§ Required work:
**1.** List the family members that the citizenship information gives as examples of relatives citizens can petition to bring to the United States.
**2.** Please rewrite the paragraph of the citizenship information that begins "You may be allowed to take the citizenship test" more briefly, including the conditions listed under it.
**3.** Copy the citizenship information word for word from "Eligibility and Requirements" up to and including "50 years old.".

§ Document passage:
★ ★ ★ ★ ★

Citizenship Information

 Why Become a U.S. Citizen?

There are many reasons to become a citizen. Some of the most important are:

  • Citizens can vote and hold public office
  • Citizens cannot be deported
  • Citizens can petition for more family members to come to the United States than can legal permanent residents (like siblings, parents, and married children
  • Citizens usually wait less time for their family to come to the United States than legal permanent residents
  • Citizens can travel freely outside of the United States for long periods of time
  • Citizens can serve as officers in the military and get federal jobs that non-citizens cannot
  • Citizens have full access to public benefits

Eligibility and Requirements

To apply for U.S. Citizenship, you must either:

  • Have been a lawful permanent resident for at least 4 years, 9 months AND be able to speak, read, and write basic English, or
  • Have been a lawful permanent resident for at least 2 years, 9 months AND have been married to a U.S. citizen for at least 3 years AND be able to speak, read, and write basic English

You may be allowed to take the citizenship test in your own language, rather than in English, if you meet the residency requirements above AND either:

  • You have a physical, developmental, or mental disability that makes it impossible for you to learn English
  • You have been a lawful permanent resident for at least 20 years AND you are at least 50 years old.

★ ★ ★ ★ ★

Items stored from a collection
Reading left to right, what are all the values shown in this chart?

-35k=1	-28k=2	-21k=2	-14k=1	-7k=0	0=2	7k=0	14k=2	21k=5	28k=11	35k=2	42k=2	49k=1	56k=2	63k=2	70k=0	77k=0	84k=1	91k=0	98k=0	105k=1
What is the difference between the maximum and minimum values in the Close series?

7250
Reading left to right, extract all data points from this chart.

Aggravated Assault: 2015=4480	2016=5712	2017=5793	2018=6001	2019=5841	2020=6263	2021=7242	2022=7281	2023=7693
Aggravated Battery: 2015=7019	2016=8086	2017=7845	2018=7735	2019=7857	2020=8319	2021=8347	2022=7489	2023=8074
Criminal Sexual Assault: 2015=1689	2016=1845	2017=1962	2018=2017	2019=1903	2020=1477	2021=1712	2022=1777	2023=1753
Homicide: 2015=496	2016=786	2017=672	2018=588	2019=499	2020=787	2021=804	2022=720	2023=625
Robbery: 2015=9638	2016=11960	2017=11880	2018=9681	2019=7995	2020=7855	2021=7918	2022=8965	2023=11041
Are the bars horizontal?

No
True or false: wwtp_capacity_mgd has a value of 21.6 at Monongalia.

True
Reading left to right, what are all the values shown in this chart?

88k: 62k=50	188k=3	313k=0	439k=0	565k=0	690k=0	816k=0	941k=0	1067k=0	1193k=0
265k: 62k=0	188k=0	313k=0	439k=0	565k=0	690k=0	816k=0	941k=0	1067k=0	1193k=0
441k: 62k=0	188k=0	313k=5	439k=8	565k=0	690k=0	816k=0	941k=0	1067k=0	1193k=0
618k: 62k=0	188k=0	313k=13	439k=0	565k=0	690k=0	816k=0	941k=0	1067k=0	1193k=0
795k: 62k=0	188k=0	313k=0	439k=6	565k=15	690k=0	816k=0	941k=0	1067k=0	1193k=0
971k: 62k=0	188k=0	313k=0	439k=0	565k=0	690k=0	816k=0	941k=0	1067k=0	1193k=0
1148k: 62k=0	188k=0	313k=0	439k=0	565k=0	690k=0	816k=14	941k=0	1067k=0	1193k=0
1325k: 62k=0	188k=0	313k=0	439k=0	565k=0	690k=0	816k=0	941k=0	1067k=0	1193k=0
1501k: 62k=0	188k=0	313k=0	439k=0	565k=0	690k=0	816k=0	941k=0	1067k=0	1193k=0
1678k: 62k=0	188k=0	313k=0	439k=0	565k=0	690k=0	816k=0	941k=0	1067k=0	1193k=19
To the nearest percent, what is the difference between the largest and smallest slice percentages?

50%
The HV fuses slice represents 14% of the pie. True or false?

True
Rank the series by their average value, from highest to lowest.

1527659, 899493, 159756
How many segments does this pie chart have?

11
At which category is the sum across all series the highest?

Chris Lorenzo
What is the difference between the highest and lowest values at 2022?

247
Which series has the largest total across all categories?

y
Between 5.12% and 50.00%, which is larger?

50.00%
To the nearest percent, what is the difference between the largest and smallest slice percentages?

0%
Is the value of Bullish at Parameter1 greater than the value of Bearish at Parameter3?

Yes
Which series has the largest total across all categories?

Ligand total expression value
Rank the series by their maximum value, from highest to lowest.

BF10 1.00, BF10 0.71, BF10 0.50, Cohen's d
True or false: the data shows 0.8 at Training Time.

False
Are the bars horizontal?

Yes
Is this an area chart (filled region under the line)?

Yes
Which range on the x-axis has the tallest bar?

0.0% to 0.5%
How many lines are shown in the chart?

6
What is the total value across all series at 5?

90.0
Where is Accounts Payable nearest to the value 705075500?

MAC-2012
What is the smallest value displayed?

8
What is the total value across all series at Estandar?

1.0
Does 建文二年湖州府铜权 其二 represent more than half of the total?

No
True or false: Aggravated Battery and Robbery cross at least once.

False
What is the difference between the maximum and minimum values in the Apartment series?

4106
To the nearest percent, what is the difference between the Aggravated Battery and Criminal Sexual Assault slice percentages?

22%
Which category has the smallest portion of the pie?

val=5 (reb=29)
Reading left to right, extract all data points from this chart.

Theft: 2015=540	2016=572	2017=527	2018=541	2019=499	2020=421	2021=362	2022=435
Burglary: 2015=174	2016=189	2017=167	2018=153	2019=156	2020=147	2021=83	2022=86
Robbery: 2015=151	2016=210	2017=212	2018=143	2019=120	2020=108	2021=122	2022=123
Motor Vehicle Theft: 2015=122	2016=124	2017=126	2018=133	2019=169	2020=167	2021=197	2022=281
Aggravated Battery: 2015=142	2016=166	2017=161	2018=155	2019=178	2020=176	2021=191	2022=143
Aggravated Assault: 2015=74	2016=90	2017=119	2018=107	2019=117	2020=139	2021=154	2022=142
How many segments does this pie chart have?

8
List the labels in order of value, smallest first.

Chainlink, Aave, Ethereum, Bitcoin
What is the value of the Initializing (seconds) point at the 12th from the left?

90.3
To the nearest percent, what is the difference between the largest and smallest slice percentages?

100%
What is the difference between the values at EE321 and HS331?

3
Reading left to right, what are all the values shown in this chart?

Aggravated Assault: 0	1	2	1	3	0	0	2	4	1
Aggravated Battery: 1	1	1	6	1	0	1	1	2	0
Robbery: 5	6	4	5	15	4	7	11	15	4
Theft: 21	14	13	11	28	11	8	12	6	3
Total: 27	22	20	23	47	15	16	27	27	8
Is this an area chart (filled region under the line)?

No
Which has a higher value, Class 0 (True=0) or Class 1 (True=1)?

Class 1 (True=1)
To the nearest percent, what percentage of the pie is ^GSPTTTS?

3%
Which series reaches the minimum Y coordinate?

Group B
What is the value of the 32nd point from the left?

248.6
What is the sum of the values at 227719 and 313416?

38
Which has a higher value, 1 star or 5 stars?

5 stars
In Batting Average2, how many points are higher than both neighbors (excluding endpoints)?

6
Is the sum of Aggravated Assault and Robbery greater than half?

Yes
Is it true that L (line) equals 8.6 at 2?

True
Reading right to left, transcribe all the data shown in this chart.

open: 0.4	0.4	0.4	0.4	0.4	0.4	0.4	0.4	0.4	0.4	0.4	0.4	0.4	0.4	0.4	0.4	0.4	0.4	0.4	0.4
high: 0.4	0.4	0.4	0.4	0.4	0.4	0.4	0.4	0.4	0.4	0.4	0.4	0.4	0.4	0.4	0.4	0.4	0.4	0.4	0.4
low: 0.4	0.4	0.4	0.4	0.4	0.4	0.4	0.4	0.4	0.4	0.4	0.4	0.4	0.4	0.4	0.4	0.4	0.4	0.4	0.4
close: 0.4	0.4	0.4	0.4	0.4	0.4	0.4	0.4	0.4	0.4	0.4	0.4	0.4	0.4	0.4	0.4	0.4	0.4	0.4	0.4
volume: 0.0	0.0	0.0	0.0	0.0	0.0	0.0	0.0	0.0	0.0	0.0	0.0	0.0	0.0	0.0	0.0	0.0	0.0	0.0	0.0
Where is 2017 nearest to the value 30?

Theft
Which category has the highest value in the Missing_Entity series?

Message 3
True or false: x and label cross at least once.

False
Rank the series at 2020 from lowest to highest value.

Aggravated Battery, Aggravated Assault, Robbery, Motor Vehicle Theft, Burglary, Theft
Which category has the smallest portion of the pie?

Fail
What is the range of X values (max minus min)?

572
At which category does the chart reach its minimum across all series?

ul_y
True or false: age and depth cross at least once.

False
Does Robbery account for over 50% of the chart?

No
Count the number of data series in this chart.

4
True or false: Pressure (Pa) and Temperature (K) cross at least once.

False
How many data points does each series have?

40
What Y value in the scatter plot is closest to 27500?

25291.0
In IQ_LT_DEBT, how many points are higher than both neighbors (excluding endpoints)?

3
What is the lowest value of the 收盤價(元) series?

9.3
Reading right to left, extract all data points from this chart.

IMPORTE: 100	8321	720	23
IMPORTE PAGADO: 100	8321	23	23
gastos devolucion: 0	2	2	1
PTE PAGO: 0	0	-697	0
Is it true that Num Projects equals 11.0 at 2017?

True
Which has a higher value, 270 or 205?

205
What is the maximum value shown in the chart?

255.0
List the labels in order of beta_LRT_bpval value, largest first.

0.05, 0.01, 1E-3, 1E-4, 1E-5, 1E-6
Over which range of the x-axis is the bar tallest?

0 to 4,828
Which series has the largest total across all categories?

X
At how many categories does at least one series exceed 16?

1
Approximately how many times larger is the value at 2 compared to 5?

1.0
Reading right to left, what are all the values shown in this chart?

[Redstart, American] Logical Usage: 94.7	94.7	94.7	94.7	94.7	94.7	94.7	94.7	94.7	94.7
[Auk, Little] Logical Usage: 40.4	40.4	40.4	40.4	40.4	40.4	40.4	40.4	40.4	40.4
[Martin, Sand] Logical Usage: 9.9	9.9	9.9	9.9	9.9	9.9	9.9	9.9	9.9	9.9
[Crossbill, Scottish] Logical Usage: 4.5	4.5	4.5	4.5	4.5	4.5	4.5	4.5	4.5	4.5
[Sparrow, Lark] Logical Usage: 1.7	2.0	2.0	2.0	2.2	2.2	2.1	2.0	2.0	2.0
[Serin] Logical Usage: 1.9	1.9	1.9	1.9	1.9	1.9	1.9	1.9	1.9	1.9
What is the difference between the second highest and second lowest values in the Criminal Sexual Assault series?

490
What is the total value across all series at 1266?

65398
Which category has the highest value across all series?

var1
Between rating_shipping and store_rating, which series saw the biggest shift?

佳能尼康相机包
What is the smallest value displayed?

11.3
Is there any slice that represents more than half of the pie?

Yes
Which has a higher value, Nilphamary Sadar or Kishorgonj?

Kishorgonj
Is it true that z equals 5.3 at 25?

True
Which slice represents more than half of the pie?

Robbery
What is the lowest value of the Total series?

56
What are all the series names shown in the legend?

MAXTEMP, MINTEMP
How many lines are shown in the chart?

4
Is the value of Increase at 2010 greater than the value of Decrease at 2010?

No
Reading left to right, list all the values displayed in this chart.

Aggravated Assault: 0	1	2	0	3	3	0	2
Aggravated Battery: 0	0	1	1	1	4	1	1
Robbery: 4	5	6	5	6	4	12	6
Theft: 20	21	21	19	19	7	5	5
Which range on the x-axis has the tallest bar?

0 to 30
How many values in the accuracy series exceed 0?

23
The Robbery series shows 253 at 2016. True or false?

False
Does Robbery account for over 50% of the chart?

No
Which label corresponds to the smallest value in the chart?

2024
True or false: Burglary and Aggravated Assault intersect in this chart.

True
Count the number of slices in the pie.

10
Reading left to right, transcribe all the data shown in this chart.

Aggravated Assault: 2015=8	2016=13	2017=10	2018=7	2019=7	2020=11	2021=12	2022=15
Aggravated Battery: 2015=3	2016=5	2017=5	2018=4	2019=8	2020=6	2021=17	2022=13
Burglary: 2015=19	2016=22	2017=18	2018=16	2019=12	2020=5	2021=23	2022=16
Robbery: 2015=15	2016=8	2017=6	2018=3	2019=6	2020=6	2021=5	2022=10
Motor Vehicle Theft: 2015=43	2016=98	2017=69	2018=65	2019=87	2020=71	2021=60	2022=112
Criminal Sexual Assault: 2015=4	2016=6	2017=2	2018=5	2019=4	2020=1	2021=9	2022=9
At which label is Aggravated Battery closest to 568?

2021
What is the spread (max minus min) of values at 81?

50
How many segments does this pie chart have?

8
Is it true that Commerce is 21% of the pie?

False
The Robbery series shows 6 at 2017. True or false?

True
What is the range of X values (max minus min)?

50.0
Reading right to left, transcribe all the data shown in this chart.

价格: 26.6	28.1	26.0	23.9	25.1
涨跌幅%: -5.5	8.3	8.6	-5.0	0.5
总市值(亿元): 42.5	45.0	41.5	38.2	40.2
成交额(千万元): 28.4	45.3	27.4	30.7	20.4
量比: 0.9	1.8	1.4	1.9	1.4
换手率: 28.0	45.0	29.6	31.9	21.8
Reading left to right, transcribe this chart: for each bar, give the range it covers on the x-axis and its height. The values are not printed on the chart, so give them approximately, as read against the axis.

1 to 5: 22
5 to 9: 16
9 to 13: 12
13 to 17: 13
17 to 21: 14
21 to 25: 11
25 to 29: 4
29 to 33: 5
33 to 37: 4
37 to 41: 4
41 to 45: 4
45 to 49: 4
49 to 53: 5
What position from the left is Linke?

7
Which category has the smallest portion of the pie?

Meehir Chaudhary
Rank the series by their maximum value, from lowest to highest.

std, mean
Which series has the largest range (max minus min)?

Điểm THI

★ ★ ★ ★ ★

§ Responses:
**1.**
- Siblings
- Parents
- Married children

**2.** If you meet the residency requirements, you may take the citizenship test in your own language if you have a physical, developmental, or mental disability that makes learning English impossible, or if you have been a lawful permanent resident for at least 20 years and are at least 50 years old.

**3.**
Eligibility and Requirements

To apply for U.S. Citizenship, you must either:

  • Have been a lawful permanent resident for at least 4 years, 9 months AND be able to speak, read, and write basic English, or
  • Have been a lawful permanent resident for at least 2 years, 9 months AND have been married to a U.S. citizen for at least 3 years AND be able to speak, read, and write basic English

You may be allowed to take the citizenship test in your own language, rather than in English, if you meet the residency requirements above AND either:

  • You have a physical, developmental, or mental disability that makes it impossible for you to learn English
  • You have been a lawful permanent resident for at least 20 years AND you are at least 50 years old.